While looking further into just exactly how much trouble Cam Newton could be in with the NCAA, we made the acquaintance of a lawyer we'll call Bob, who disagrees with the notion that Newton could already be rendered ineligible regardless of whether any money changed hands during his recruitment by Mississippi State. It's an interesting take, and we've reprinted his responses here in full, with his permission:
A solicitation (defined by Black's Law Dictionary as "[t]he act or an instance of requesting or seeking to obtain something") is distinct from an "agreement" (defined as "[a] mutual understanding between two or more persons about their relative rights and duties regarding past or future performances"). A solicitation of money is not an agreement to receive money. Quite contrary to what Mr. Travis pronounces to be "clear," a solicitation does not constitute an agreement "by nature of the solicitation." Suppose Mr. Newton simply had discussions about the possibility of receiving money for his son's enrollment at MSU. Whether he initiated those conversations or not, if (1) no money was in fact received, and (2) it cannot be demonstrated that Mr. Newton agreed to deliver his son to MSU in exchange for said money, then it is doubtful that one could make a convincing case that Mr. Newton and representatives of MSU reached an "agreement." The very fact that MSU reported this to the NCAA and so adamantly denies ever agreeing to pay money to Mr. Newton is itself strong evidence that there was never any "mutual understanding," i.e., never any agreement.

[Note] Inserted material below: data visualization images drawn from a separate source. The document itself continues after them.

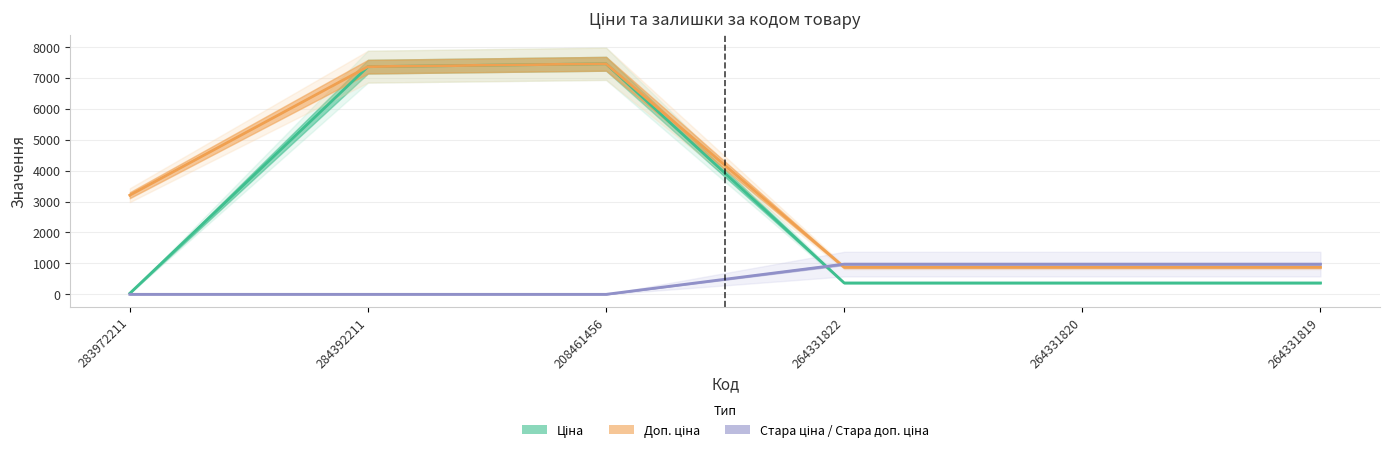

True or false: Ціна and Доп. ціна intersect in this chart.

False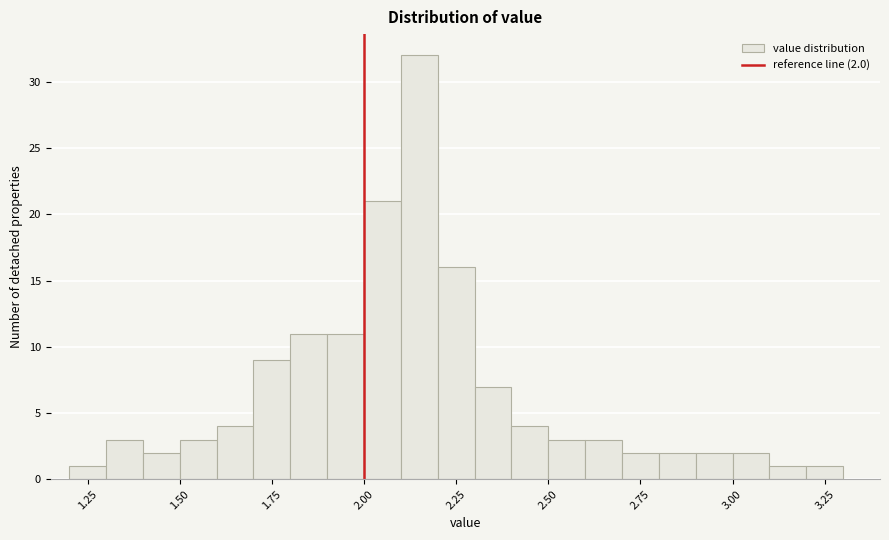

Read against the x-axis, roughly where is the centre of the tallest bar?

2.15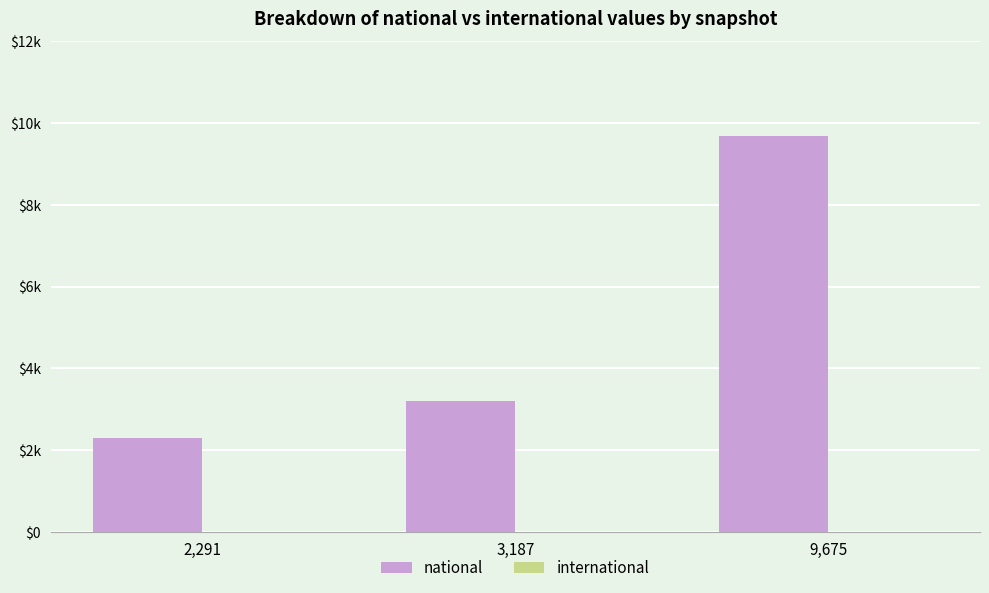

Are the bars horizontal?

No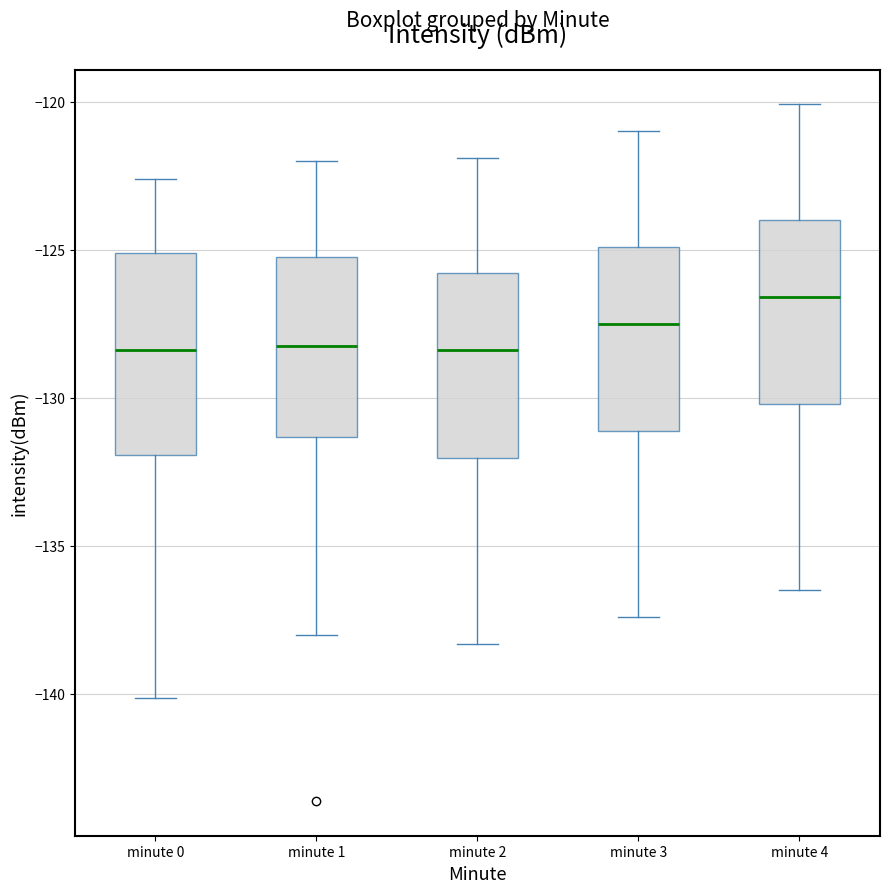

Which box has the highest median line?

minute 4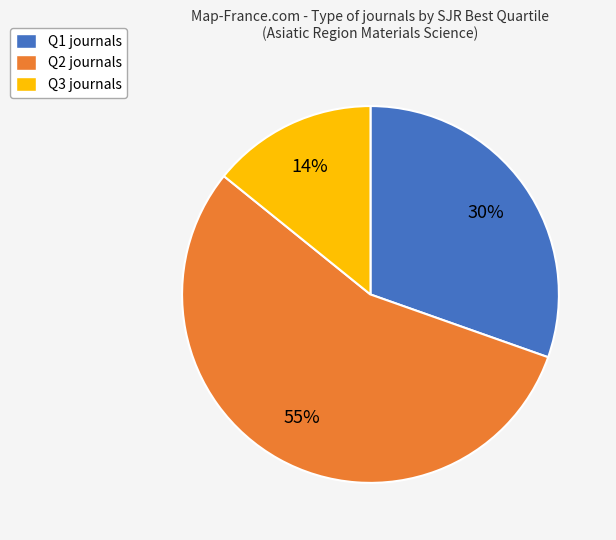

Is there a majority slice in this chart?

Yes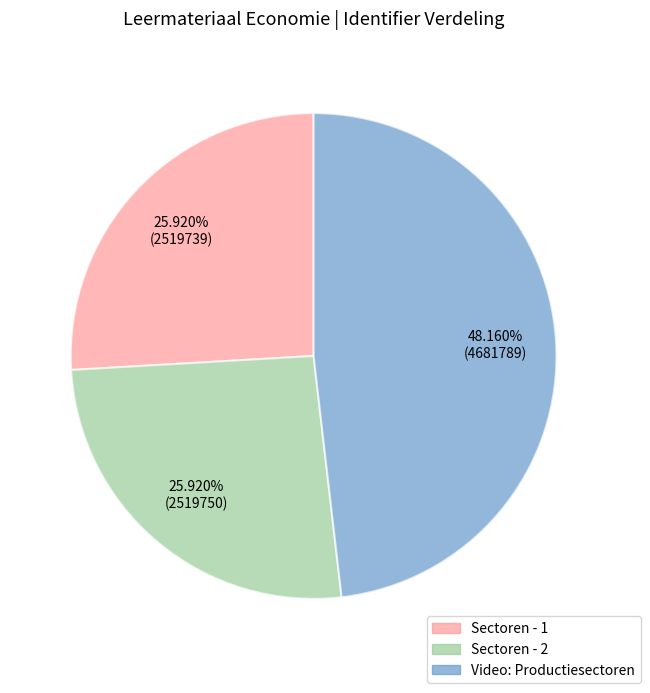

Between Sectoren - 1 and Video: Productiesectoren, which is larger?

Video: Productiesectoren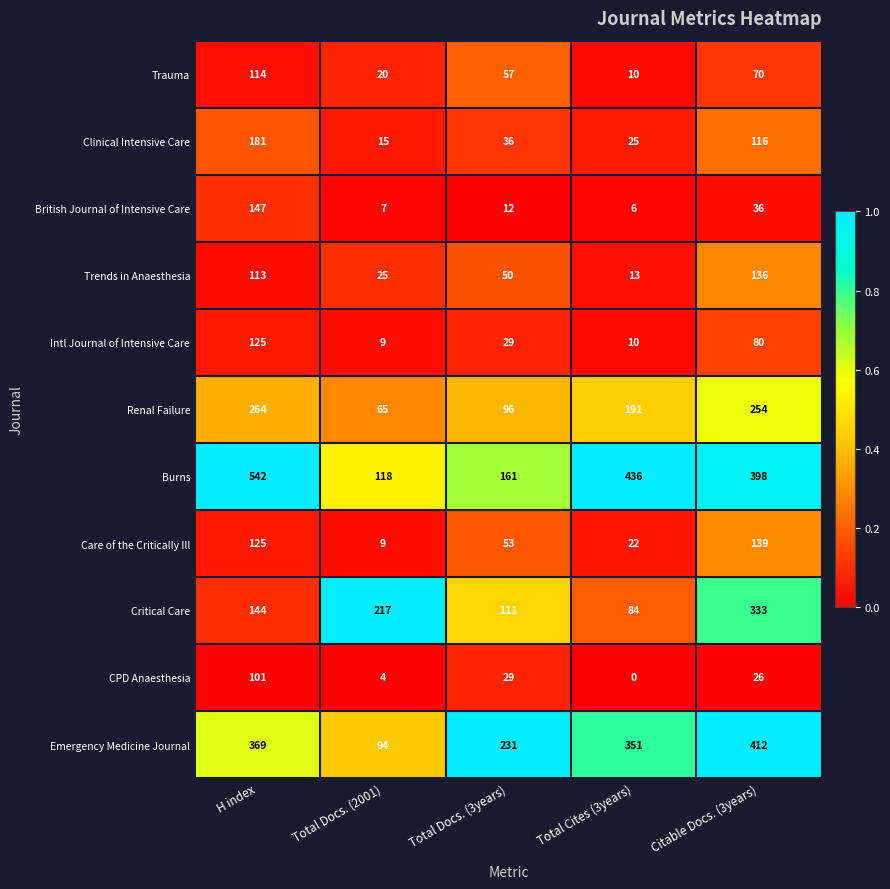

At which label is Emergency Medicine Journal closest to 253?

Total Docs. (3years)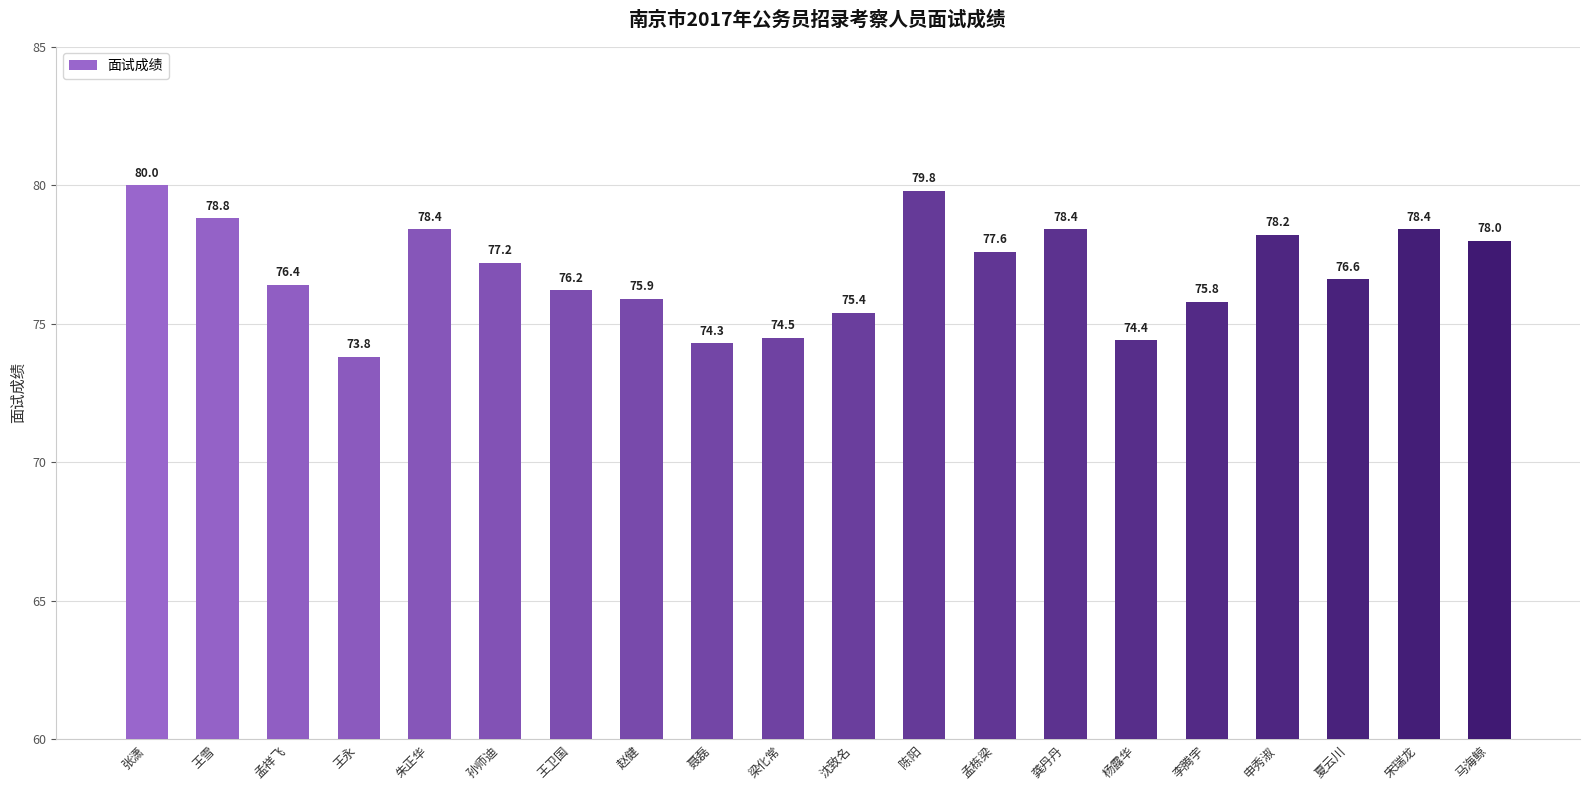

What is the difference between the maximum and minimum values?

6.2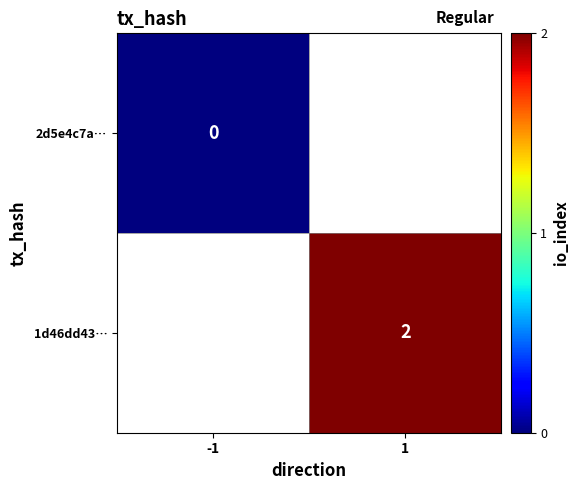

Between -1 and 1, which is larger?

1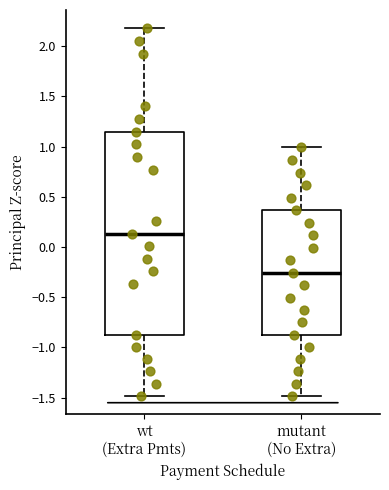

Where is the lower edge of the box for mutant (No Extra) on the y-axis? The values are not printed on the chart, so give them approximately, as read against the axis.

-0.85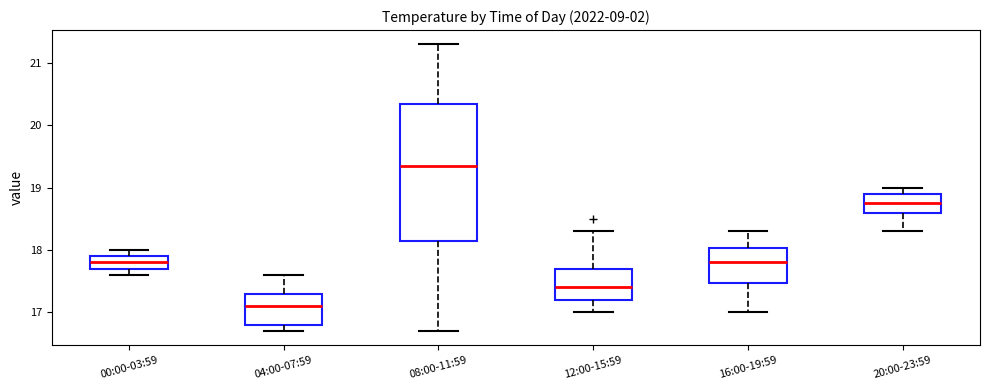

Reading left to right, transcribe this box plot: for each box, give where its median line is, the range the box spans, and where its two whiskers end, as read against the y-axis. The values are not printed on the chart, so give them approximately, as read against the axis.

00:00-03:59: median 17.8, box 17.7 to 17.9, whiskers 17.6 to 18.0
04:00-07:59: median 17.1, box 16.8 to 17.3, whiskers 16.7 to 17.6
08:00-11:59: median 19.4, box 18.2 to 20.4, whiskers 16.7 to 21.3
12:00-15:59: median 17.4, box 17.2 to 17.7, whiskers 17.0 to 18.3
16:00-19:59: median 17.8, box 17.5 to 18.0, whiskers 17.0 to 18.3
20:00-23:59: median 18.8, box 18.6 to 18.9, whiskers 18.3 to 19.0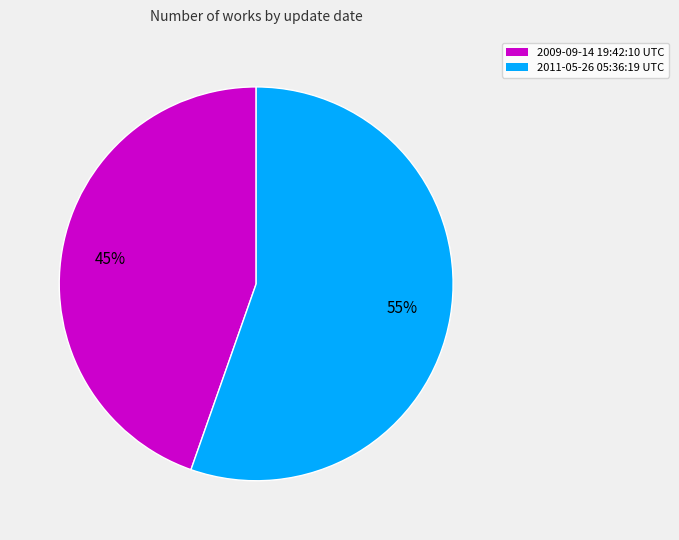

To the nearest percent, what is the average slice percentage?

50%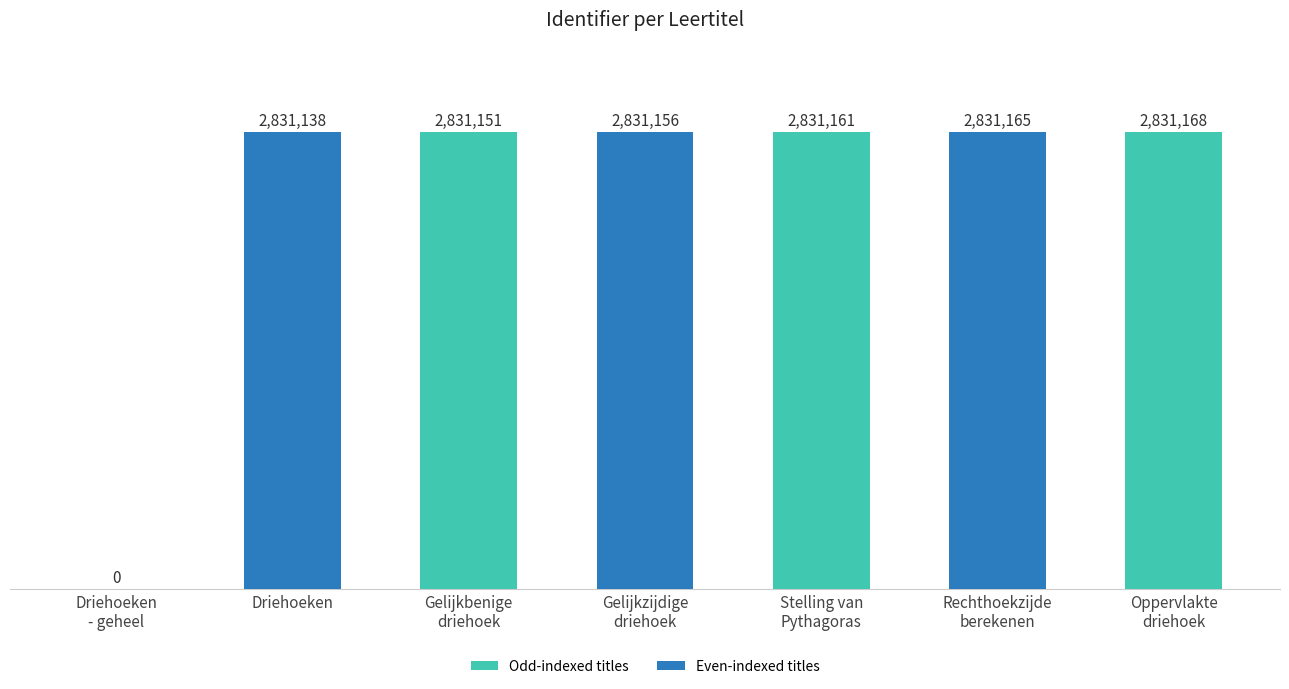

What is the average value?

2426706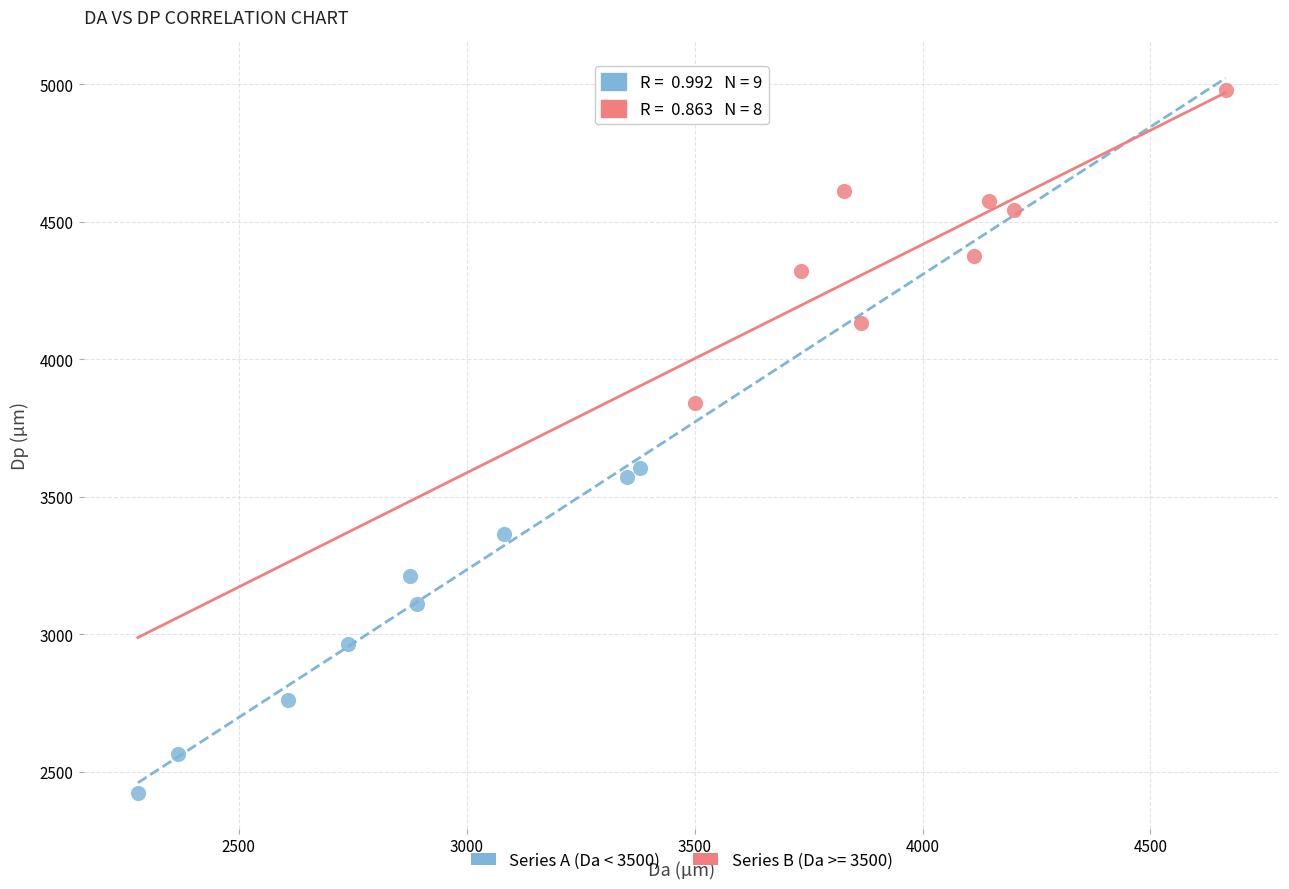

Which series reaches the maximum Y coordinate?

Series B (Da >= 3500)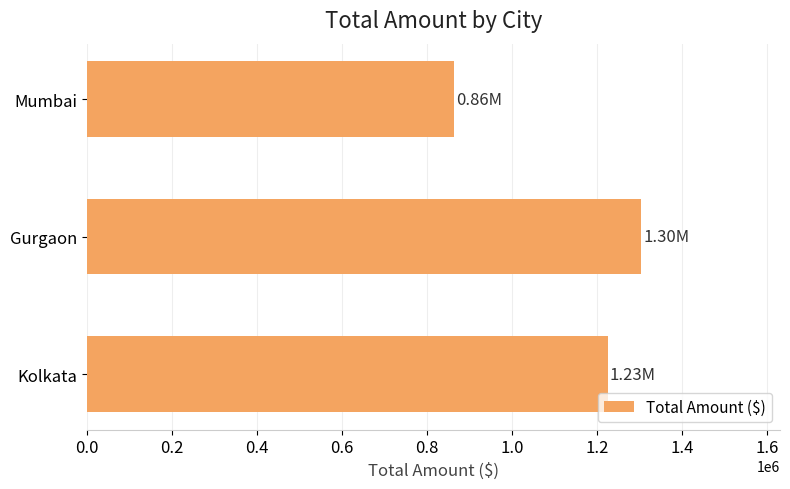

How many bars are there in total?

3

If indeed Mr. Newton did solicit money from MSU-affiliated persons (i.e., he sought money and did not merely discuss the prospect of receiving it), then the real question in this controversy is whether Mr. Newton can conclusively be deemed to have solicited money "on behalf of" his son. Remember: the NCAA has stated clearly that "[t]he solicitation of cash or benefits by a prospective student-athlete or another individual on his or her behalf is not allowed under NCAA rules."
Whether the NCAA can show that a solicitation was made on Cam's behalf starts with Cam's knowledge of what his father was doing. If it can be proven (through voicemail messages or some other such form of hard evidence) that Cam did in fact know that his father was asking for money from MSU, then the NCAA would have a better case that Mr. Newton's solicitation was made on Cam's behalf. Even if that evidence were to surface, however, under traditional legal principles of agency the NCAA would still likely have to prove that Cam actively authorized the solicitation. If it cannot be shown that Cam Newton authorized his father's alleged solicitation of money, then the most plausible conclusion is that Mr. Newton was soliciting money on his own behalf -- not Cam's. Under NCAA rules, that would not render Cam ineligible at Auburn. See Albert Means, University of Memphis.
Ultimately, we must wait patiently for the facts to come out. But in the universe of the limited information with which we are currently working, the most reasonable conclusion is the following: Cam Newton has committed no NCAA violations, Auburn has committed no NCAA violations, and therefore Cam Newton is eligible to play football at Auburn.